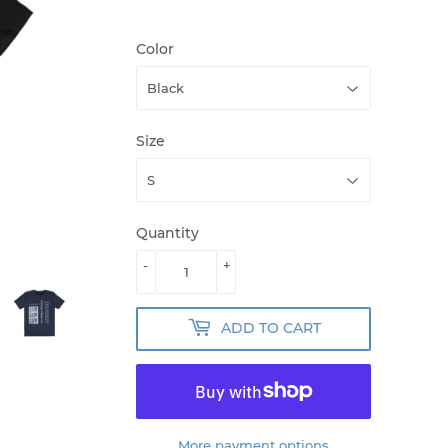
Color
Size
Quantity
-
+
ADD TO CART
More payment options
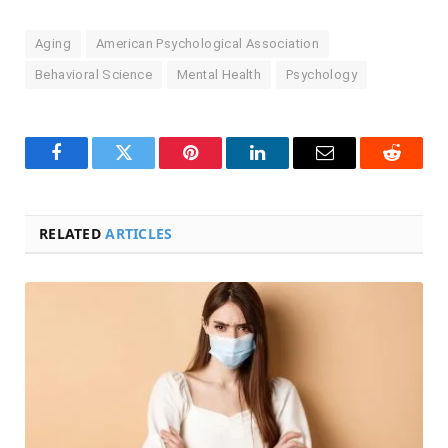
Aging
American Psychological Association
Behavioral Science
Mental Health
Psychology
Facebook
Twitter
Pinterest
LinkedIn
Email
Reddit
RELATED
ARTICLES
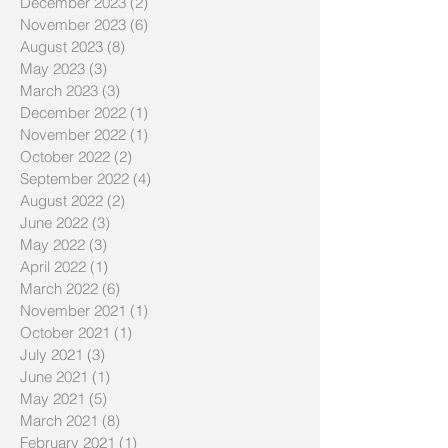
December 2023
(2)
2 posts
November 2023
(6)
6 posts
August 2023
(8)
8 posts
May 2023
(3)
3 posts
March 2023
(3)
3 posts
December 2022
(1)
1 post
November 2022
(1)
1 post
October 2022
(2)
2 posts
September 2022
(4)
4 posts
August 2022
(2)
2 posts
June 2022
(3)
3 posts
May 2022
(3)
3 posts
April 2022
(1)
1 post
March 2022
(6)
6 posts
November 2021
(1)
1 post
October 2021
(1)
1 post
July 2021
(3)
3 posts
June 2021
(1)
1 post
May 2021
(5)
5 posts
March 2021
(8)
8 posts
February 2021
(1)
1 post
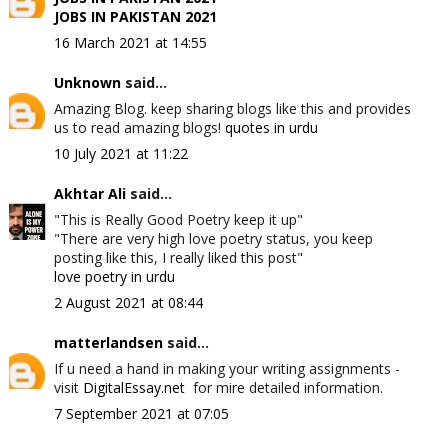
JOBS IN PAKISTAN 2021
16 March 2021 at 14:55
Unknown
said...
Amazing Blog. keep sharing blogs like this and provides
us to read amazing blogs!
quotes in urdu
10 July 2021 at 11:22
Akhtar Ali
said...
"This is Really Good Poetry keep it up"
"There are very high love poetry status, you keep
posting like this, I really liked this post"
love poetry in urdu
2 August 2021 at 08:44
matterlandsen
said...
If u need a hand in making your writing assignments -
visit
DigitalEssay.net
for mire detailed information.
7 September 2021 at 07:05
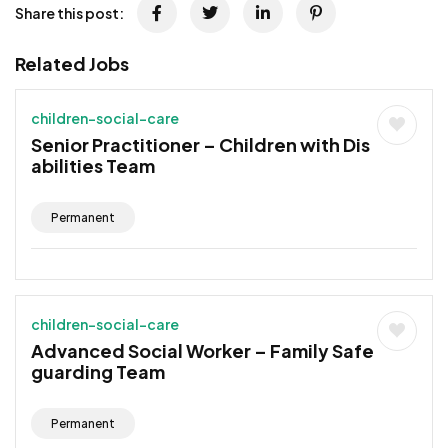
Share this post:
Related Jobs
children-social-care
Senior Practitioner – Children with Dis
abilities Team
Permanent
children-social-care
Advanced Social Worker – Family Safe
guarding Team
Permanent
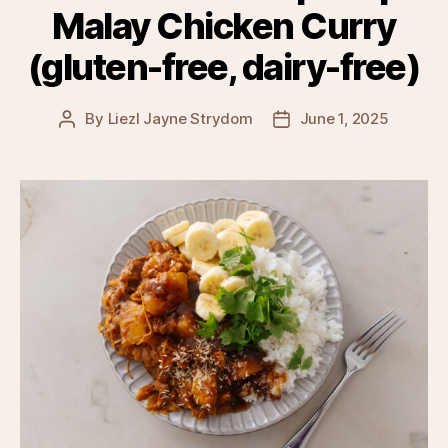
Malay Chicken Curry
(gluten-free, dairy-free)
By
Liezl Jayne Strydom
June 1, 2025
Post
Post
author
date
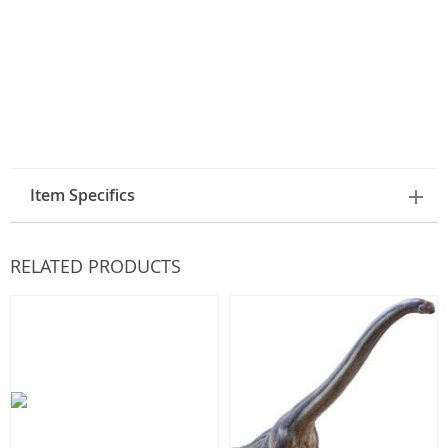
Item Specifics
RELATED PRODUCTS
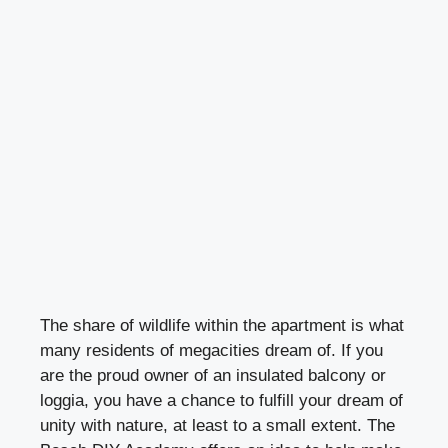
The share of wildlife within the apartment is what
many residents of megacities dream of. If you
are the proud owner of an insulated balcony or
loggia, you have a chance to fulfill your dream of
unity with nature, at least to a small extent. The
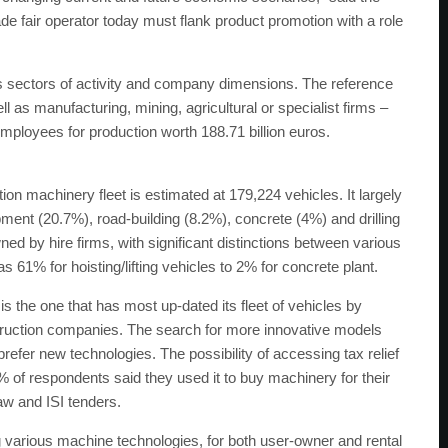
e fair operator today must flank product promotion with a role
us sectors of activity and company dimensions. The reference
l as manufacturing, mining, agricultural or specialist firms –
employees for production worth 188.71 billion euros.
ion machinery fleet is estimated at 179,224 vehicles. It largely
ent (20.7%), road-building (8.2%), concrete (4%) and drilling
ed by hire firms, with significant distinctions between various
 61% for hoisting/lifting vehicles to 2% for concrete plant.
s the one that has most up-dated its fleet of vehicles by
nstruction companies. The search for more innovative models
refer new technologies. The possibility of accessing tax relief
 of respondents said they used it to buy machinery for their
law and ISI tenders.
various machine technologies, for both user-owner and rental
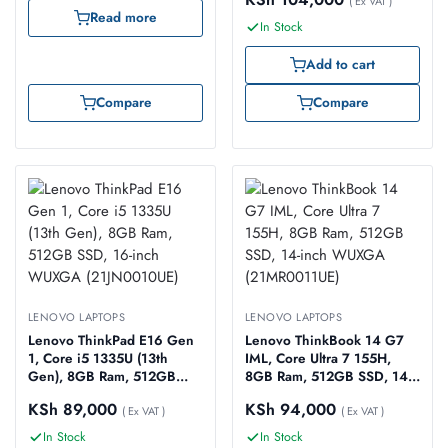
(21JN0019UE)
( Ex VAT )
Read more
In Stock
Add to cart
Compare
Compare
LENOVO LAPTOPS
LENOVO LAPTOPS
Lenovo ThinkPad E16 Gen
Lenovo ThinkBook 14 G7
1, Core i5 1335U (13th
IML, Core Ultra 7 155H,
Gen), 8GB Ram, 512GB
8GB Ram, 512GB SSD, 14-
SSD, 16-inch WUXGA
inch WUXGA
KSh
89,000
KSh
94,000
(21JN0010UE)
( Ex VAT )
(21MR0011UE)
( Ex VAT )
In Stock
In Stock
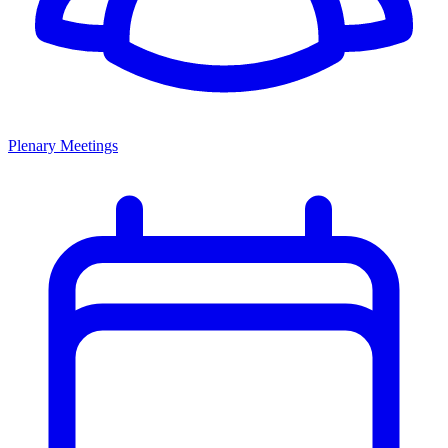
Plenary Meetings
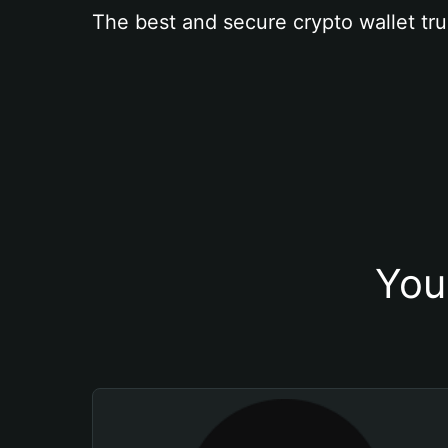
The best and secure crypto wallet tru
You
▬▬▬▬▬▬
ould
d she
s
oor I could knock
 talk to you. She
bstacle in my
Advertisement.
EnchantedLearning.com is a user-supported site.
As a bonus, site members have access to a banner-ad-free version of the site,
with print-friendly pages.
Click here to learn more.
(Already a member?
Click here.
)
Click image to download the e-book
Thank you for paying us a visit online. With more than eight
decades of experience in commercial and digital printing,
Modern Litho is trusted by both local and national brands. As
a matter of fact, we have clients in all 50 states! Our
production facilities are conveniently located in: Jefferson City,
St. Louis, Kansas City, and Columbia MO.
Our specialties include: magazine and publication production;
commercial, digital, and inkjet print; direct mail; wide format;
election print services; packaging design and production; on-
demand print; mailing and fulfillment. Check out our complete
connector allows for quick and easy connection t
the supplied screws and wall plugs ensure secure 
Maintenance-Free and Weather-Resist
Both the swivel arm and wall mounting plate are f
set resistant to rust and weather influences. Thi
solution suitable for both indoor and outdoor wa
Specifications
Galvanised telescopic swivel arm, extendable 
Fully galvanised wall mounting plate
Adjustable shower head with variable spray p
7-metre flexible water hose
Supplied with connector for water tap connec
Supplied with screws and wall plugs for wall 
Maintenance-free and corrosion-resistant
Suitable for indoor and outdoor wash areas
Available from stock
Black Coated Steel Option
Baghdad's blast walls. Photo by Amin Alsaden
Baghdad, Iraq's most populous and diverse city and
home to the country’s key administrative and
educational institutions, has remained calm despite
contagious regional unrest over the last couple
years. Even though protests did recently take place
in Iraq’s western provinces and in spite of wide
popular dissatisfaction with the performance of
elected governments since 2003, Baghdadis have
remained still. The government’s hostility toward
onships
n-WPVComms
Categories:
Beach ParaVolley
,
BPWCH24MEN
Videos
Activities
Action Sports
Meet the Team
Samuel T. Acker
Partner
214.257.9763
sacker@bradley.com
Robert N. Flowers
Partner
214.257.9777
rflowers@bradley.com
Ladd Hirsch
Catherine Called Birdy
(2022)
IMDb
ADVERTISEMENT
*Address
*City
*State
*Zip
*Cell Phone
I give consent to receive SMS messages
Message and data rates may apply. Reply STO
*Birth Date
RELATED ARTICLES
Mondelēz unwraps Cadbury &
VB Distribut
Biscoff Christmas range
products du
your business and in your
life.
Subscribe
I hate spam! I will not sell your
▬▬▬▬▬▬
Activity:
Format the lines between the line holding "Malay Chicken Curry" and the line holding "unity with nature, at", inclusive, as a JSON list of strings with one string per line, leaving out blank lines and the pictures.

Solution for this exercise:
[
  "Malay Chicken Curry",
  "(gluten-free, dairy-free)",
  "By",
  "Liezl Jayne Strydom",
  "June 1, 2025",
  "Post",
  "Post",
  "author",
  "date",
  "Item Specifics",
  "RELATED PRODUCTS",
  "The share of wildlife within the apartment is what",
  "many residents of megacities dream of. If you",
  "are the proud owner of an insulated balcony or",
  "loggia, you have a chance to fulfill your dream of",
  "unity with nature, at least to a small extent. The"
]